►

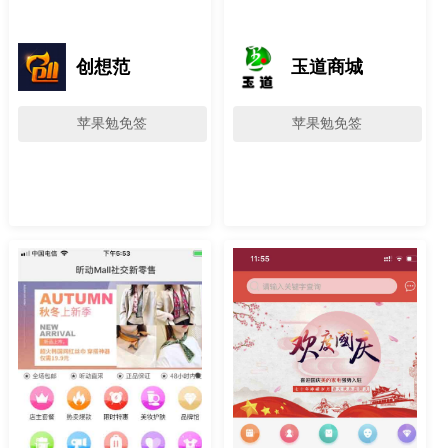
创想范
玉道商城
苹果勉免签
苹果勉免签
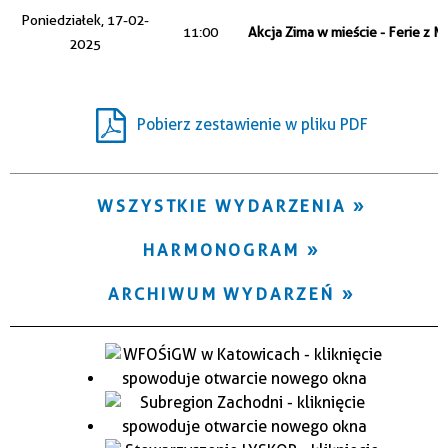
Trwające w zakresie
Poniedziałek, 17-02-
11:00
Akcja Zima w mieście - Ferie z 
2025
—
Miejsce
Pobierz zestawienie w pliku PDF
Organizator
WSZYSTKIE WYDARZENIA
HARMONOGRAM
ARCHIWUM WYDARZEŃ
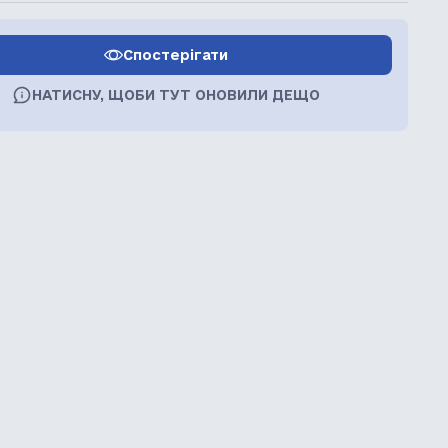
Спостерігати
НАТИСНУ, ЩОБИ ТУТ ОНОВИЛИ ДЕЩО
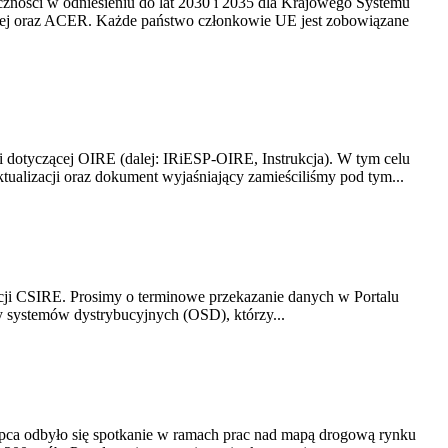
yczności w odniesieniu do lat 2030 i 2035 dla Krajowego Systemu
kiej oraz ACER. Każde państwo członkowie UE jest zobowiązane
i dotyczącej OIRE (dalej: IRiESP-OIRE, Instrukcja). W tym celu
aktualizacji oraz dokument wyjaśniający zamieściliśmy pod tym...
acji CSIRE. Prosimy o terminowe przekazanie danych w Portalu
zy systemów dystrybucyjnych (OSD), którzy...
lipca odbyło się spotkanie w ramach prac nad mapą drogową rynku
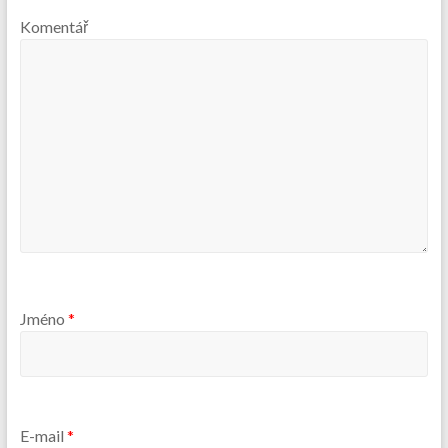
Komentář
Jméno
*
E-mail
*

◄

Task goal:
Could you retype all the entries exactly, skipping the pictures?

Reply:
创想范
玉道商城
苹果勉免签
苹果勉免签
Trwające w zakresie
Poniedziałek, 17-02-
11:00
Akcja Zima w mieście - Ferie z 
2025
—
Miejsce
Pobierz zestawienie w pliku PDF
Organizator
WSZYSTKIE WYDARZENIA
HARMONOGRAM
ARCHIWUM WYDARZEŃ
Спостерігати
НАТИСНУ, ЩОБИ ТУТ ОНОВИЛИ ДЕЩО
yczności w odniesieniu do lat 2030 i 2035 dla Krajowego Systemu
kiej oraz ACER. Każde państwo członkowie UE jest zobowiązane
i dotyczącej OIRE (dalej: IRiESP-OIRE, Instrukcja). W tym celu
aktualizacji oraz dokument wyjaśniający zamieściliśmy pod tym...
acji CSIRE. Prosimy o terminowe przekazanie danych w Portalu
zy systemów dystrybucyjnych (OSD), którzy...
lipca odbyło się spotkanie w ramach prac nad mapą drogową rynku
Komentář
Jméno
*
E-mail
*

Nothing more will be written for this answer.